Re: [PATCH] kcsan: Add option to allow watcher interruptions

From: Peter Zijlstra
Date: Sat Jul 25 2020 - 13:44:39 EST


On Sat, Jul 25, 2020 at 05:17:43PM +0200, Marco Elver wrote:
> On Sat, 25 Jul 2020 at 16:56, Paul E. McKenney <paulmck@xxxxxxxxxx> wrote:
> > On Thu, Feb 20, 2020 at 10:33:17PM +0100, Marco Elver wrote:
> > > On Thu, 20 Feb 2020, Paul E. McKenney wrote:
> > > > On Thu, Feb 20, 2020 at 03:15:51PM +0100, Marco Elver wrote:
> > > > > Add option to allow interrupts while a watchpoint is set up. This can be
> > > > > enabled either via CONFIG_KCSAN_INTERRUPT_WATCHER or via the boot
> > > > > parameter 'kcsan.interrupt_watcher=1'.
> [...]
> > > > > As an example, the first data race that this found:
> > > > >
> > > > > write to 0xffff88806b3324b8 of 4 bytes by interrupt on cpu 0:
> > > > > rcu_preempt_read_enter kernel/rcu/tree_plugin.h:353 [inline]
> > > > > __rcu_read_lock+0x3c/0x50 kernel/rcu/tree_plugin.h:373
> [...]
> > > > > read to 0xffff88806b3324b8 of 4 bytes by task 6131 on cpu 0: |
> > > > > rcu_preempt_read_enter kernel/rcu/tree_plugin.h:353 [inline] ----+
> [...]
> > > > >
> > > > > The writer is doing 'current->rcu_read_lock_nesting++'. The read is as
> > > > > vulnerable to compiler optimizations and would therefore conclude this
> > > > > is a valid data race.
> > > >
> > > > Heh! That one is a fun one! It is on a very hot fastpath. READ_ONCE()
> > > > and WRITE_ONCE() are likely to be measurable at the system level.
> > > >
> > > > Thoughts on other options?

> > > diff --git a/kernel/rcu/tree_plugin.h b/kernel/rcu/tree_plugin.h
> > > index c6ea81cd41890..e0595abd50c0f 100644
> > > --- a/kernel/rcu/tree_plugin.h
> > > +++ b/kernel/rcu/tree_plugin.h
> > > @@ -350,17 +350,17 @@ static int rcu_preempt_blocked_readers_cgp(struct rcu_node *rnp)
> > >
> > > static void rcu_preempt_read_enter(void)
> > > {
> > > - current->rcu_read_lock_nesting++;
> > > + local_inc(&current->rcu_read_lock_nesting);
> > > }
> > >
> > > static void rcu_preempt_read_exit(void)
> > > {
> > > - current->rcu_read_lock_nesting--;
> > > + local_dec(&current->rcu_read_lock_nesting);
> > > }
> > >
> > > static void rcu_preempt_depth_set(int val)
> > > {
> > > - current->rcu_read_lock_nesting = val;
> > > + local_set(&current->rcu_read_lock_nesting, val);
>
> > I agree that this removes the data races, and that the code for x86 is
> > quite nice, but aren't rcu_read_lock() and rcu_read_unlock() going to
> > have heavyweight atomic operations on many CPUs?
> >
> > Maybe I am stuck with arch-specific code in rcu_read_lock() and
> > rcu_preempt_read_exit(). I suppose worse things could happen.
>
> Peter also mentioned to me that while local_t on x86 generates
> reasonable code, on other architectures it's terrible. So I think
> something else is needed, and feel free to discard the above idea.
> With sufficient enough reasoning, how bad would a 'data_race(..)' be?

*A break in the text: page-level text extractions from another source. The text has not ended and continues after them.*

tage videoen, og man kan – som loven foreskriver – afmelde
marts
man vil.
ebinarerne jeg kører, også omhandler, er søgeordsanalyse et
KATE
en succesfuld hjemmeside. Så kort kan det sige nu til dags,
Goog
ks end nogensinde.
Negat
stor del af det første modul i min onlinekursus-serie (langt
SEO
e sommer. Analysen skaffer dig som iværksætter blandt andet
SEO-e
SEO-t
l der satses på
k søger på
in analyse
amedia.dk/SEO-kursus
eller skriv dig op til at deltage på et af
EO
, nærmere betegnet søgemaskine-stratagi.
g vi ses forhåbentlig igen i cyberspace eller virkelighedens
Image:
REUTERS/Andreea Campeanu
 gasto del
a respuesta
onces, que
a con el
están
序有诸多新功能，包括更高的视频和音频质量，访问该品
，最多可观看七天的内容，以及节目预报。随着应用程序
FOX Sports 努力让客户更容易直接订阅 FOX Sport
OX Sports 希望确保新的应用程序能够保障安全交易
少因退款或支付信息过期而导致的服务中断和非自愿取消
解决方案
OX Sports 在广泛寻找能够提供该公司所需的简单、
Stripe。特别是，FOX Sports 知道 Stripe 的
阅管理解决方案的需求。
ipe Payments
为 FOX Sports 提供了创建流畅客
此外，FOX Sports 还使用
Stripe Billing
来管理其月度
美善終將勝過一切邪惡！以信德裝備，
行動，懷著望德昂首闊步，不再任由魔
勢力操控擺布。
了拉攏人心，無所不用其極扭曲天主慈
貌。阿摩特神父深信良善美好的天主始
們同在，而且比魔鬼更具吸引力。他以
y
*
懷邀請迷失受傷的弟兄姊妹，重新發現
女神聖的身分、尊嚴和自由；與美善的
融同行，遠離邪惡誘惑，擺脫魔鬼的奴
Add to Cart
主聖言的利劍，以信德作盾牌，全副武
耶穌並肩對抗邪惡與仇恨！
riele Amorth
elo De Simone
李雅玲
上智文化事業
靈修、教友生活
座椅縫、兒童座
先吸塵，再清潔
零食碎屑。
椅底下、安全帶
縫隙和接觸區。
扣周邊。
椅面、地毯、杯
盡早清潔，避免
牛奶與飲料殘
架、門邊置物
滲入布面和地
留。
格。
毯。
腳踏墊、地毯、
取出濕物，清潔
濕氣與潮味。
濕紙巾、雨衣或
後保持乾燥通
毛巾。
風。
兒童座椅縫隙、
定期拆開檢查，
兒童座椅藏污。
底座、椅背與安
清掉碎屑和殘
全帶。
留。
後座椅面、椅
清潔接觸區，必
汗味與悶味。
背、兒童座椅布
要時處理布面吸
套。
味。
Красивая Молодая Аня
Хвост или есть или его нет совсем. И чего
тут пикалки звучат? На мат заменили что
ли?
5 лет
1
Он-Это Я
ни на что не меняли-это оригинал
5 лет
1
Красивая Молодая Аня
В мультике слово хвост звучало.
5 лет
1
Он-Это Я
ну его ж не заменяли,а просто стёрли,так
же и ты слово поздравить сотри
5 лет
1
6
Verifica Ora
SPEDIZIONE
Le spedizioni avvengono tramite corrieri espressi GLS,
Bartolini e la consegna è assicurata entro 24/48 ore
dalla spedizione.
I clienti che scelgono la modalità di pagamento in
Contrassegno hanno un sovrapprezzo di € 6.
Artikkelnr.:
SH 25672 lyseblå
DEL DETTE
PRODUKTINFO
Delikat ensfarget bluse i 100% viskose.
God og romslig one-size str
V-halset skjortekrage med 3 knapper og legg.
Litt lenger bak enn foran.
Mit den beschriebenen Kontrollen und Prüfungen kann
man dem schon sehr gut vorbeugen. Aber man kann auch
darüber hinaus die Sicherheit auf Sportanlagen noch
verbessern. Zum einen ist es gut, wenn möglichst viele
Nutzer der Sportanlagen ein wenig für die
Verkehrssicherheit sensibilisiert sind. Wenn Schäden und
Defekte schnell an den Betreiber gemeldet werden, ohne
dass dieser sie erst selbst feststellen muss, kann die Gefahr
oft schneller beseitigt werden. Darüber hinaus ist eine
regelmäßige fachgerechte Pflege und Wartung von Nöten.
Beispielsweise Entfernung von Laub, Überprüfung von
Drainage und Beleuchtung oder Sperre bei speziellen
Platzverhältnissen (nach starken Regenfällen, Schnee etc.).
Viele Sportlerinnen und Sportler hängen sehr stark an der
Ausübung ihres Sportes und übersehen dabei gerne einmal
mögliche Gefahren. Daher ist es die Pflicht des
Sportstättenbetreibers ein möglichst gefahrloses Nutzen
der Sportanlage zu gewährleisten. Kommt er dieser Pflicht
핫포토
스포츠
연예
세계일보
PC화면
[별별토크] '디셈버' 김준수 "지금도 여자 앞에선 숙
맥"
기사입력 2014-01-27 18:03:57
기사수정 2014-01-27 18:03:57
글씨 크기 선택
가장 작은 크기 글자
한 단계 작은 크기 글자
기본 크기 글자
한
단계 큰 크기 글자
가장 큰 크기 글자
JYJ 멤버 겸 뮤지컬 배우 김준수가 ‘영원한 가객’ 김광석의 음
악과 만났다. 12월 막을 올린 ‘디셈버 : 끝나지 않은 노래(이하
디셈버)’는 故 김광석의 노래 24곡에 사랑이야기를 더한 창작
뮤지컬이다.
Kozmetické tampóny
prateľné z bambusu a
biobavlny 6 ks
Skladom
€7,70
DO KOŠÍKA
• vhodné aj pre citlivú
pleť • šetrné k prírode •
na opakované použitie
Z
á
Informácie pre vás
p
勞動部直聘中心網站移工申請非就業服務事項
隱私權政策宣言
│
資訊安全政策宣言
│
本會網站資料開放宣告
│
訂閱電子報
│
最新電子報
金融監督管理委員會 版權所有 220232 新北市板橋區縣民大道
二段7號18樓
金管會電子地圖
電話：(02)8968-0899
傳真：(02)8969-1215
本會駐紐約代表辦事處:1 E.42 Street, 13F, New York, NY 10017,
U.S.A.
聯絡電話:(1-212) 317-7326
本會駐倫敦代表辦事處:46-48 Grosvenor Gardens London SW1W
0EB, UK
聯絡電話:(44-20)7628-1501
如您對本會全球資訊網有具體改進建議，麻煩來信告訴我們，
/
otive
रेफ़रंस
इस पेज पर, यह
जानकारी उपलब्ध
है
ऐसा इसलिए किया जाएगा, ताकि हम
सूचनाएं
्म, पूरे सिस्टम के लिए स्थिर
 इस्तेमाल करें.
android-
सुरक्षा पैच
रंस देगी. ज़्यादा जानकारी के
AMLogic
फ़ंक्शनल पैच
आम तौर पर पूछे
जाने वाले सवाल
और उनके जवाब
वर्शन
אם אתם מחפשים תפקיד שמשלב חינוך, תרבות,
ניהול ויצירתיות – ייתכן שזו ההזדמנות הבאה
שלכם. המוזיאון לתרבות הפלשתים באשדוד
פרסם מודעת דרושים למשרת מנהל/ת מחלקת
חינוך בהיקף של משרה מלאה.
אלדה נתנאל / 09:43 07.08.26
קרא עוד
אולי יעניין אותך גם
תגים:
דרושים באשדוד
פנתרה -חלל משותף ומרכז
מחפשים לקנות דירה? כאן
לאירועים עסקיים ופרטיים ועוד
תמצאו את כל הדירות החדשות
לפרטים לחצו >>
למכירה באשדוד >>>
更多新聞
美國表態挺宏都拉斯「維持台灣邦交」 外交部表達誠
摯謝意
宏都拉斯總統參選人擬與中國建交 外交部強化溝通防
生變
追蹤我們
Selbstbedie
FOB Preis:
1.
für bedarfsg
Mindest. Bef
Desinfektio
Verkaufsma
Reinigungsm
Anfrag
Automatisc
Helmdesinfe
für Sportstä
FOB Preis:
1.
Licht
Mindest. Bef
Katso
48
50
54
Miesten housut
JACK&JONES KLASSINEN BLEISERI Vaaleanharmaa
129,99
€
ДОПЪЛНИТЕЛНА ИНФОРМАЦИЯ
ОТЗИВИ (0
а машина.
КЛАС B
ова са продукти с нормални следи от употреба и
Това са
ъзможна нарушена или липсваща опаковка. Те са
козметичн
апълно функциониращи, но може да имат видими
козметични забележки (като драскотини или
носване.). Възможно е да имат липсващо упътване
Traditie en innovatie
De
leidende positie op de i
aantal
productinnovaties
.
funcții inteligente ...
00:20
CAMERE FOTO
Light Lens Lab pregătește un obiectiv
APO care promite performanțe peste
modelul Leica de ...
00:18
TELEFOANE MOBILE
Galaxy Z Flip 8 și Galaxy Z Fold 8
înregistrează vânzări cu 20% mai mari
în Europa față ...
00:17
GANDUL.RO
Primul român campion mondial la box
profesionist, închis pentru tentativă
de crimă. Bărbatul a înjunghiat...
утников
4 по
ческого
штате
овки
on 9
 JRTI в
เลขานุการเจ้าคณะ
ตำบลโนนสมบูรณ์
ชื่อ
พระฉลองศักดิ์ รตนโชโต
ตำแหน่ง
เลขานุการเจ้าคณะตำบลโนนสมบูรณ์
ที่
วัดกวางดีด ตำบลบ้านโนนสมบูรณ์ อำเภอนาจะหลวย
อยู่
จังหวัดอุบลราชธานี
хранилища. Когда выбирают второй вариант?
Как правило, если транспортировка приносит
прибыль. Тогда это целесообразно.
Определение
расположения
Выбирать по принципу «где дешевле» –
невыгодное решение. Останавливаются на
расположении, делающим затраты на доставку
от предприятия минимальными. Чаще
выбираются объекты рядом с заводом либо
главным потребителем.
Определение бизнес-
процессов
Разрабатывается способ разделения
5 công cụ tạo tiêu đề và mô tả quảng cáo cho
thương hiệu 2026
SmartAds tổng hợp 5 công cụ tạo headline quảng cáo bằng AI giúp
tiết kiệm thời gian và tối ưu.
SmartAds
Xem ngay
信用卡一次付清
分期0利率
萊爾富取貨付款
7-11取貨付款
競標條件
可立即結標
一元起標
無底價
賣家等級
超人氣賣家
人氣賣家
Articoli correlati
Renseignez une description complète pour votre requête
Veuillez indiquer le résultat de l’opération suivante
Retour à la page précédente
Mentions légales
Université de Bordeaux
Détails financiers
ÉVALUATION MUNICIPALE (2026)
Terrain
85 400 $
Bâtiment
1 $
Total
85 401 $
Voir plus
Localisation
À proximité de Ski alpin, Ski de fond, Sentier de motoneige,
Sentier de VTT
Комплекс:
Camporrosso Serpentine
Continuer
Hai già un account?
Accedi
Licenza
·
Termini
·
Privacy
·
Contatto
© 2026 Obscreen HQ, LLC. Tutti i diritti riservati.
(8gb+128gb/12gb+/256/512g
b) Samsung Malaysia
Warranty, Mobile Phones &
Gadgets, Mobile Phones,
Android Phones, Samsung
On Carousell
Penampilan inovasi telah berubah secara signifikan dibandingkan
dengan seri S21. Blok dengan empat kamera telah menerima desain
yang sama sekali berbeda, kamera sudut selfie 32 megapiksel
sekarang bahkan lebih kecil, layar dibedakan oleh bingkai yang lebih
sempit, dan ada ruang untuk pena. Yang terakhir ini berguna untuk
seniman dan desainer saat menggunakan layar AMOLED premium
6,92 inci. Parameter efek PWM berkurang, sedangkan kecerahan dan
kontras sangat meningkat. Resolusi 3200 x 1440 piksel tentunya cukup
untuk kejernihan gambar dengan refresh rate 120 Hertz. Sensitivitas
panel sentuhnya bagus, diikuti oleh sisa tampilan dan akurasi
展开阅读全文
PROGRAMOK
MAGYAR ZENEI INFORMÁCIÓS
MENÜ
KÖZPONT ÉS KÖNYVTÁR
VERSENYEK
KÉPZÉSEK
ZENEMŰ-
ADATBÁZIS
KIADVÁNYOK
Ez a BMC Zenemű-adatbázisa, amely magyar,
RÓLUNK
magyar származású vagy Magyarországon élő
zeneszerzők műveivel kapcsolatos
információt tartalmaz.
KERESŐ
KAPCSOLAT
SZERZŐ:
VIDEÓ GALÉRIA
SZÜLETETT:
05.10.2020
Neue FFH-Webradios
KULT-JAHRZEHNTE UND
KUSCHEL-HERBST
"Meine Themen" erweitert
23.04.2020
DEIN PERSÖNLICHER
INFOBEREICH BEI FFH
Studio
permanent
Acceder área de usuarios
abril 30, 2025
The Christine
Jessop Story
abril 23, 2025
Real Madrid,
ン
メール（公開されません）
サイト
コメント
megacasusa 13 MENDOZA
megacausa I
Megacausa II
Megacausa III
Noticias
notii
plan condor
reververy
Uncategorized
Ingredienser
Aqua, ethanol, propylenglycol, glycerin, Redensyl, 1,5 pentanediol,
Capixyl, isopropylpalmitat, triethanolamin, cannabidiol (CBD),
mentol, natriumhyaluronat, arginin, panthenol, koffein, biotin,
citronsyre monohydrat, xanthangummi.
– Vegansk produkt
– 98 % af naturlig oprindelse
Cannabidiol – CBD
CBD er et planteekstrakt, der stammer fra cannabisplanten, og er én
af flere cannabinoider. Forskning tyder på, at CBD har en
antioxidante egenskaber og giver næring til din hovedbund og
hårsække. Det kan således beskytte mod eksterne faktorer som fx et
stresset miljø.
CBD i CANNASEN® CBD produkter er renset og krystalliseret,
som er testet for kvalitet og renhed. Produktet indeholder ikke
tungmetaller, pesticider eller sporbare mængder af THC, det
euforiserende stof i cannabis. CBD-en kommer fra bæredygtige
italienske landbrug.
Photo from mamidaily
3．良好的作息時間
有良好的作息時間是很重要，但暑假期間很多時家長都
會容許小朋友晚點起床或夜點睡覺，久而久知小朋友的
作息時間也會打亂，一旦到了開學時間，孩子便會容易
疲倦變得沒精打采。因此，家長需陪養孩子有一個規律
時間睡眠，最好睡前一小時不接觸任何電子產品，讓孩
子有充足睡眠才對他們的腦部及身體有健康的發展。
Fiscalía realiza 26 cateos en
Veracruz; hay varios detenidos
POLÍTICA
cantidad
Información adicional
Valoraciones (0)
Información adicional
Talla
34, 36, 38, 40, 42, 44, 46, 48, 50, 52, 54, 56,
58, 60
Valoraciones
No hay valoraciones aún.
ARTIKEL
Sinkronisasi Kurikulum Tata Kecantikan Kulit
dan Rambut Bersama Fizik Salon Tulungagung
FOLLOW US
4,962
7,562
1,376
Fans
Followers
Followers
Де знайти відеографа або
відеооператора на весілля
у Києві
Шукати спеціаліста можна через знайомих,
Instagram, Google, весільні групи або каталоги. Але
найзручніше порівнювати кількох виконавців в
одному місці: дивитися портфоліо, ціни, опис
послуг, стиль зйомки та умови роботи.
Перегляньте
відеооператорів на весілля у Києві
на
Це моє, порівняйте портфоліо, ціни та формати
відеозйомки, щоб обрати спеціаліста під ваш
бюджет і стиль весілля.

Right, so local_t it atrocious on many architectures, they fall back to
atomic_t.

Even architectures that have optimized variants (eg. Power), they're
quite a lot more expensive than what we actually need here.

Only architectures like x86 that have single instruction memops can
generate anywhere near the code that we'd want here.

So the thing is, since RCU count is 0 per context (an IRQ must have an
equal amount of rcu_read_unlock() as it has rcu_read_lock()), interrupts
are not in fact a problem, even on load-store (RISC) architectures
(preempt_count has the same thing).

So the addition/subtraction in rcu_preempt_read_{enter,exit}() doesn't
need to be atomic vs interrupts. The only thing we really do need is
them being single-copy-atomic.

The problem with READ/WRITE_ONCE is that if we were to use it, we'd end
up with a load-store, even on x86, which is sub-optimal.

I suppose the 'correct' code here would be something like:

*((volatile int *)&current->rcu_read_lock_nesting)++;

then the compiler can either do a single memop (x86 and the like) or a
load-store that is free from tearing.